* [Exercise]: Scanning the entries below, copy every line that contains the word "down".

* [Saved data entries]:
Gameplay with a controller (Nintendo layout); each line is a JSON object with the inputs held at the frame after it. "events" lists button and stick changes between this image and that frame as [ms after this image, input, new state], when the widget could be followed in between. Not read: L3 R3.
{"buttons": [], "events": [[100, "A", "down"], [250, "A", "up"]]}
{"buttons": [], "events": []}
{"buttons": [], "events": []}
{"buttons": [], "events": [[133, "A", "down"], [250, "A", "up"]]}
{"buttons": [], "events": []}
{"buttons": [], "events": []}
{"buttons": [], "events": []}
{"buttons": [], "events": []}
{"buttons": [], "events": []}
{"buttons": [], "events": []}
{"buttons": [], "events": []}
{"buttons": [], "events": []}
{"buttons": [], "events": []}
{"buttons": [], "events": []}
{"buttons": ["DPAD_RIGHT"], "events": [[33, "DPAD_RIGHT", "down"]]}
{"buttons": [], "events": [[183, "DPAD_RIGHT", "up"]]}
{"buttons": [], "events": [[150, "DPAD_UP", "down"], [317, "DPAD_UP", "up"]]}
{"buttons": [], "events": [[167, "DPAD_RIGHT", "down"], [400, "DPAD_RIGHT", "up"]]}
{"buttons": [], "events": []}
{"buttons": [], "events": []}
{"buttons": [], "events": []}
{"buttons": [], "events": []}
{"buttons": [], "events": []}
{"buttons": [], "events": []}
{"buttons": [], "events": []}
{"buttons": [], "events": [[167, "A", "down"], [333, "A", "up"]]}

* [Task response]:
{"buttons": [], "events": [[100, "A", "down"], [250, "A", "up"]]}
{"buttons": [], "events": [[133, "A", "down"], [250, "A", "up"]]}
{"buttons": ["DPAD_RIGHT"], "events": [[33, "DPAD_RIGHT", "down"]]}
{"buttons": [], "events": [[150, "DPAD_UP", "down"], [317, "DPAD_UP", "up"]]}
{"buttons": [], "events": [[167, "DPAD_RIGHT", "down"], [400, "DPAD_RIGHT", "up"]]}
{"buttons": [], "events": [[167, "A", "down"], [333, "A", "up"]]}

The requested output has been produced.